Tribune commune d'organisations non-violentes, dont Alternatiba et ANV-COP21, qui apportent leur soutien à la Journée du désarmement du 8 avril.
Pour faire taire les fusils, les Artisans de la Paix du Pays Basque montrent la voie de la non-violence
Le samedi 8 avril prochain, répondant à l’appel des Artisans de la Paix du Pays Basque, des milliers de personnes participeront à une initiative unique en Europe : le désarmement populaire et non-violent d’une organisation militaire, l’ETA. L’ensemble des familles non-violentes françaises seront alors à leurs côtés, et espèrent qu’il n’y aura aucune tentative de la part des autorités françaises et espagnoles pour empêcher cette étape majeure vers une paix définitive au Pays basque.
En 2011, après 5 décennies de guerre larvée et plus d’un millier de morts, le Pays Basque tourne la page de la violence armée. A la conférence d’Aiete, l’ETA s’engage publiquement à rendre les armes qu’elle cache encore chez ses sympathisants. Mais cette volonté se heurte immédiatement au refus des gouvernements espagnol et français de discuter avec l’organisation indépendantiste basque du processus de paix ainsi amorcé.
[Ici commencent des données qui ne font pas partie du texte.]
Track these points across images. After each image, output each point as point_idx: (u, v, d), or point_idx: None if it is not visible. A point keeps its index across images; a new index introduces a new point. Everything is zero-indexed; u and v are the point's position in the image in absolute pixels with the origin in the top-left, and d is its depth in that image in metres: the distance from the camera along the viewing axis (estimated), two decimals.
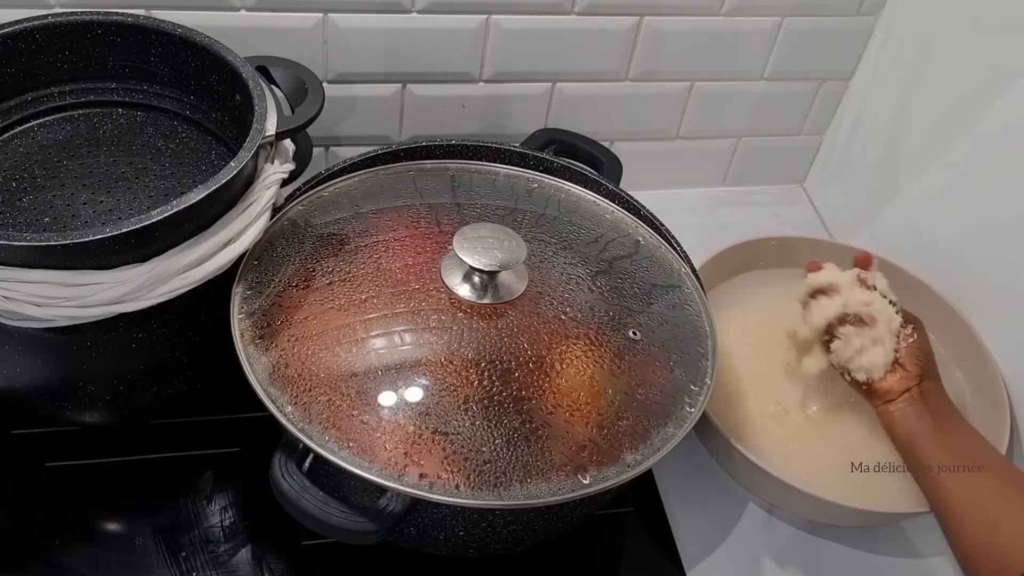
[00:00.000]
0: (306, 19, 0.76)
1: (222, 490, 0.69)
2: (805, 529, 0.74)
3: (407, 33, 0.79)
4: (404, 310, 0.61)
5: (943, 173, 0.83)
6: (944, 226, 0.84)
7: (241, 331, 0.59)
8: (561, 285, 0.65)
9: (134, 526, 0.66)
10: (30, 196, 0.66)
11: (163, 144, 0.71)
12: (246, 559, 0.65)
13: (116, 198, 0.68)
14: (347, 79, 0.81)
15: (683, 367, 0.63)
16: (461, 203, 0.71)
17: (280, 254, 0.64)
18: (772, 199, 1.02)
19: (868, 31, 0.91)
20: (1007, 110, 0.76)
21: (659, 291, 0.68)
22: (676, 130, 0.95)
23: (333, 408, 0.56)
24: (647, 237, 0.73)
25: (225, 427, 0.71)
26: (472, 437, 0.56)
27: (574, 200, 0.75)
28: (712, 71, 0.90)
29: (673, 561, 0.70)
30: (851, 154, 0.97)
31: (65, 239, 0.52)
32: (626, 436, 0.58)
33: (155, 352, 0.61)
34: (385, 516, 0.53)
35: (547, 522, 0.63)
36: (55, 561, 0.64)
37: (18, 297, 0.53)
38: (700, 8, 0.84)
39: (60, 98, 0.70)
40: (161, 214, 0.53)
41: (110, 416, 0.66)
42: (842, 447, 0.72)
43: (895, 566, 0.73)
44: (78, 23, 0.66)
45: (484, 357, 0.59)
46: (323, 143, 0.86)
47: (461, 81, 0.84)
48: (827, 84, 0.95)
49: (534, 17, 0.81)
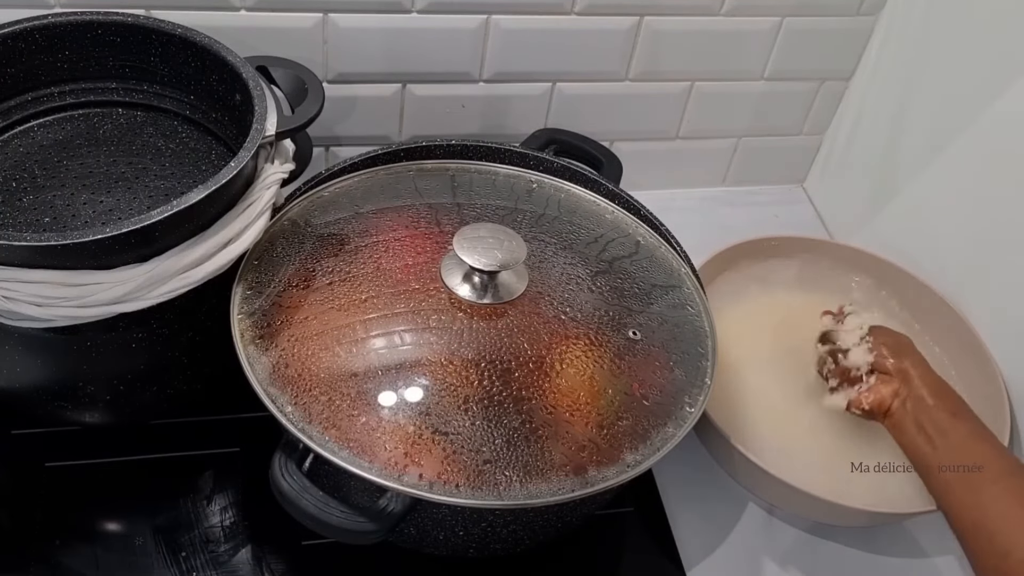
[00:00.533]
0: (306, 19, 0.76)
1: (222, 490, 0.69)
2: (805, 529, 0.74)
3: (407, 33, 0.79)
4: (404, 310, 0.61)
5: (943, 173, 0.83)
6: (944, 226, 0.84)
7: (241, 331, 0.59)
8: (561, 285, 0.65)
9: (134, 526, 0.66)
10: (30, 196, 0.66)
11: (163, 144, 0.71)
12: (246, 559, 0.65)
13: (116, 198, 0.68)
14: (347, 79, 0.81)
15: (683, 367, 0.63)
16: (461, 203, 0.71)
17: (280, 254, 0.64)
18: (772, 199, 1.02)
19: (868, 31, 0.91)
20: (1007, 110, 0.76)
21: (659, 291, 0.68)
22: (676, 130, 0.95)
23: (333, 408, 0.56)
24: (647, 237, 0.73)
25: (225, 427, 0.71)
26: (472, 437, 0.56)
27: (574, 200, 0.75)
28: (712, 71, 0.90)
29: (673, 561, 0.70)
30: (851, 154, 0.97)
31: (65, 239, 0.52)
32: (626, 436, 0.58)
33: (155, 352, 0.61)
34: (385, 516, 0.53)
35: (547, 522, 0.63)
36: (55, 561, 0.64)
37: (18, 297, 0.53)
38: (700, 8, 0.84)
39: (60, 98, 0.70)
40: (161, 214, 0.53)
41: (110, 416, 0.66)
42: (842, 447, 0.73)
43: (896, 566, 0.73)
44: (78, 23, 0.66)
45: (484, 357, 0.59)
46: (323, 143, 0.86)
47: (461, 81, 0.84)
48: (827, 84, 0.95)
49: (534, 17, 0.81)
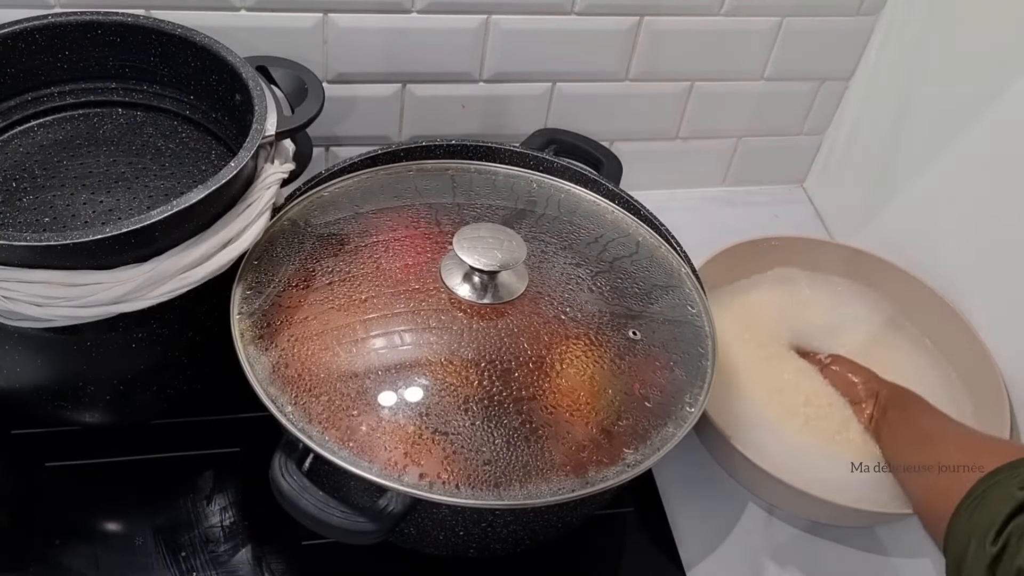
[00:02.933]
0: (306, 19, 0.76)
1: (222, 490, 0.69)
2: (805, 529, 0.74)
3: (407, 33, 0.79)
4: (404, 310, 0.61)
5: (943, 173, 0.83)
6: (944, 226, 0.84)
7: (241, 331, 0.59)
8: (561, 285, 0.65)
9: (134, 526, 0.66)
10: (30, 196, 0.66)
11: (163, 144, 0.71)
12: (246, 559, 0.65)
13: (116, 198, 0.68)
14: (347, 79, 0.81)
15: (683, 367, 0.63)
16: (461, 203, 0.71)
17: (280, 254, 0.64)
18: (772, 199, 1.02)
19: (868, 31, 0.91)
20: (1007, 110, 0.76)
21: (659, 291, 0.68)
22: (676, 130, 0.95)
23: (333, 408, 0.56)
24: (647, 237, 0.73)
25: (225, 427, 0.71)
26: (472, 437, 0.56)
27: (574, 200, 0.75)
28: (712, 71, 0.90)
29: (673, 561, 0.70)
30: (851, 154, 0.97)
31: (65, 239, 0.52)
32: (626, 436, 0.58)
33: (155, 352, 0.61)
34: (385, 516, 0.53)
35: (547, 522, 0.63)
36: (55, 561, 0.64)
37: (18, 297, 0.53)
38: (700, 8, 0.84)
39: (60, 98, 0.70)
40: (161, 214, 0.53)
41: (110, 416, 0.66)
42: (842, 447, 0.72)
43: (895, 566, 0.73)
44: (78, 23, 0.66)
45: (484, 357, 0.59)
46: (323, 143, 0.86)
47: (461, 81, 0.84)
48: (827, 84, 0.95)
49: (534, 17, 0.81)
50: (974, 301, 0.80)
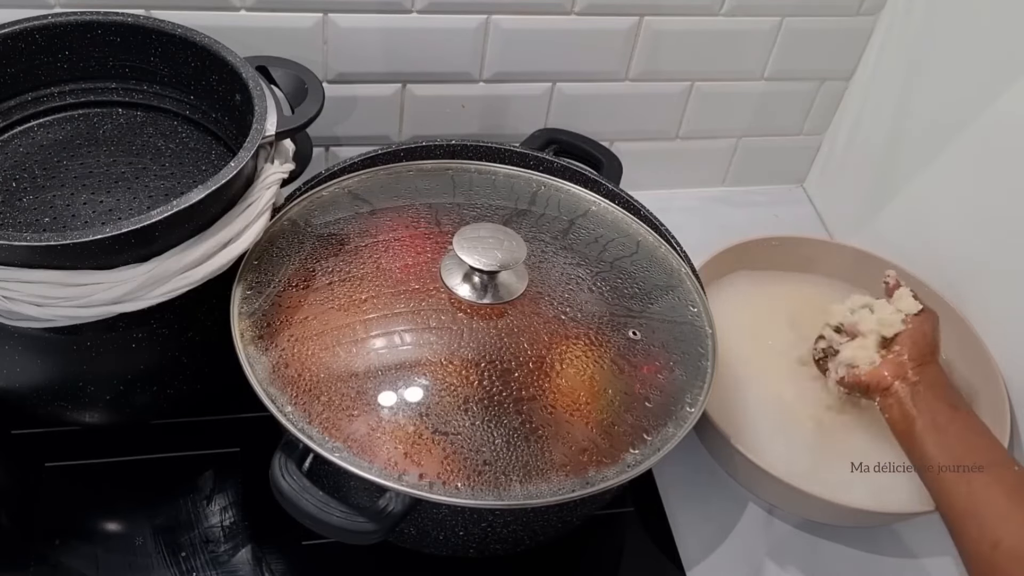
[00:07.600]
0: (306, 19, 0.76)
1: (222, 490, 0.69)
2: (805, 529, 0.74)
3: (407, 33, 0.79)
4: (404, 310, 0.61)
5: (943, 173, 0.83)
6: (944, 226, 0.84)
7: (241, 331, 0.59)
8: (561, 285, 0.65)
9: (134, 526, 0.66)
10: (30, 196, 0.66)
11: (163, 144, 0.71)
12: (246, 559, 0.65)
13: (116, 198, 0.68)
14: (347, 79, 0.81)
15: (683, 367, 0.63)
16: (461, 203, 0.71)
17: (280, 254, 0.64)
18: (772, 199, 1.02)
19: (868, 31, 0.91)
20: (1007, 110, 0.76)
21: (659, 291, 0.68)
22: (676, 130, 0.95)
23: (333, 408, 0.56)
24: (647, 237, 0.73)
25: (225, 427, 0.71)
26: (472, 437, 0.56)
27: (574, 200, 0.75)
28: (712, 71, 0.90)
29: (673, 561, 0.70)
30: (851, 154, 0.97)
31: (65, 239, 0.52)
32: (626, 436, 0.58)
33: (155, 352, 0.61)
34: (385, 516, 0.53)
35: (547, 522, 0.63)
36: (55, 561, 0.64)
37: (18, 297, 0.53)
38: (700, 8, 0.84)
39: (60, 98, 0.70)
40: (161, 214, 0.53)
41: (110, 416, 0.66)
42: (842, 447, 0.73)
43: (895, 566, 0.73)
44: (78, 23, 0.66)
45: (484, 357, 0.59)
46: (323, 143, 0.86)
47: (461, 81, 0.84)
48: (827, 84, 0.95)
49: (534, 17, 0.81)
50: (974, 300, 0.80)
C’est tout l’édifice d’Aiete qui est mis en péril, menaçant même son préalable indispensable, le désarmement effectif de l’organisation ETA.
Des personnalités de la société basque, bien connues pour leur engagement non-violent, parviennent alors à un accord avec les dirigeants de l’ETA qui acceptent de leur déléguer la responsabilité du démantèlement de leur arsenal. Ces « Artisans de la Paix » neutralisent ainsi une cinquantaine de fusils d’assaut, pistolets mitrailleurs et autres revolvers en sciant leurs canons et en perçant leurs barillets. Mais les autorités espagnoles et françaises décident leur arrestation. Il faudra les manifestations pacifiques de milliers de personnes et la mobilisation de 700 élus de tous bords politiques pour obtenir leur libération, après quelques jours.
Cette action non-violente nouvelle en Europe montre combien la non-violence et l’engagement citoyen ont à apporter à la résolution des conflits des temps actuels. Depuis plusieurs décennies des « interventions civiles de paix » se déroulent aux quatre coins du monde afin de prévenir ou de faire cesser la violence et, en particulier, de créer les conditions d’une solution politique des conflits qui reconnaisse et garantisse les droits fondamentaux des parties en présence et leur permette, dans le même temps, de définir les règles d’une coexistence pacifique. C’est la première fois qu’une intervention civile de paix se déroule au cœur de l’Europe occidentale.
L’action du samedi 8 avril, si elle permettait le désarmement intégral d’ETA, serait ainsi un événement historique. Elle montrerait que l’action non-violente et l’implication de la société civile peuvent être une force immense et efficace lorsqu’elles sont déterminées à construire un monde plus juste.
Après le désarmement, la prochaine étape sera de panser les plaies et de soigner les blessures du passé en organisant des formes de reconnaissance ou de réparation en faveur de l’ensemble des victimes et de leurs familles, en faisant toute la vérité sur les épisodes les plus noirs du conflit, en organisant le rapprochement des prisonniers puis leur libération et, bien sûr, en permettant une nécessaire justice transitionnelle, sur le modèle, par exemple, de ce qui permit à l’Afrique du Sud ou encore au Pérou de sortir par le haut des conflits qui les avaient déchirés. Tout ce travail et ces mesures permettront ainsi de mettre en place les conditions d’une réconciliation nationale et d’un vivre-ensemble renouvelé.